Create non-seasonal and seasonal parameters
# non-seasonal order
p = d = q = range(0, 4)
pdq = list(itertools.product(p, d, q))
# seasonal order
p = d = q = range(0, 2)
s = [12]
seasonal_pdq = list(itertools.product(p, d, q, s))
Fit the ARIMA model using different combination of parameters
for param in pdq:
for param_seasonal in seasonal_pdq:
try:
mod = sm.tsa.statespace.SARIMAX(data.set_index('month'),
order=param,
seasonal_order=param_seasonal,
enforce_stationarity=False,
enforce_invertibility=False)
results = mod.fit()
print('ARIMA{}x{}12 - AIC:{}'.format(param, param_seasonal, results.aic))
except:
continue
The outputs is like
ARIMA(0, 0, 0)x(0, 0, 0, 12)12 - AIC:7601.915487380611
ARIMA(0, 0, 0)x(0, 0, 1, 12)12 - AIC:7333.604715990744
ARIMA(0, 0, 0)x(0, 1, 0, 12)12 - AIC:5534.639806455742
ARIMA(0, 0, 0)x(0, 1, 1, 12)12 - AIC:5208.000484472617
ARIMA(0, 0, 0)x(1, 0, 0, 12)12 - AIC:5120.972151463306
ARIMA(0, 0, 0)x(1, 0, 1, 12)12 - AIC:5105.101105479268
ARIMA(0, 0, 0)x(1, 1, 0, 12)12 - AIC:5056.488492581053
ARIMA(0, 0, 0)x(1, 1, 1, 12)12 - AIC:5038.368220316868
ARIMA(0, 0, 1)x(0, 0, 0, 12)12 - AIC:7349.690332433109
ARIMA(0, 0, 1)x(0, 0, 1, 12)12 - AIC:12485.014390547416
ARIMA(0, 0, 1)x(0, 1, 0, 12)12 - AIC:5304.233349330357
...
Find the parameters that has the lowest AIC. Then evaluate and diagnose the model following the final step of method1.
Select the better model
If there are multiple models that are possibly a good fit, we can choose the multiple considering other factors.

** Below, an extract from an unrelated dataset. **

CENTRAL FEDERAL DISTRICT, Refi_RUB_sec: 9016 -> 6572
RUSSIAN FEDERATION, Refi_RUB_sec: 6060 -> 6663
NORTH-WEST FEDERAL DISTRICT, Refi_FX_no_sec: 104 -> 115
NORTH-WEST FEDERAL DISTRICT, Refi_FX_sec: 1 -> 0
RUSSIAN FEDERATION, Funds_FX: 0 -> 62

- Possibly choose the model with the fewest parameters.
- Examine the estimate of the variance. Pick the model with the generally lowest standard errors for predictions of the future.
- Compare models with regard to statistics such as the MSE (the estimate of the variance of the wt), AIC, AICc, and SIC (also called BIC). Lower values of these statistics are desirable.
Other things to consider
If there is a changing, possibly volatile variance, consider using ARCH (autoregressive conditionally heteroscedastic)/GARCH (generalized autoregressive conditional heteroskedasticity).
If the time series is multivariate, VAR (Vector autoregressive) and ARIMAX (Autoregressive Integrated Moving Average with ExplanatoryVariable) model could be the choice.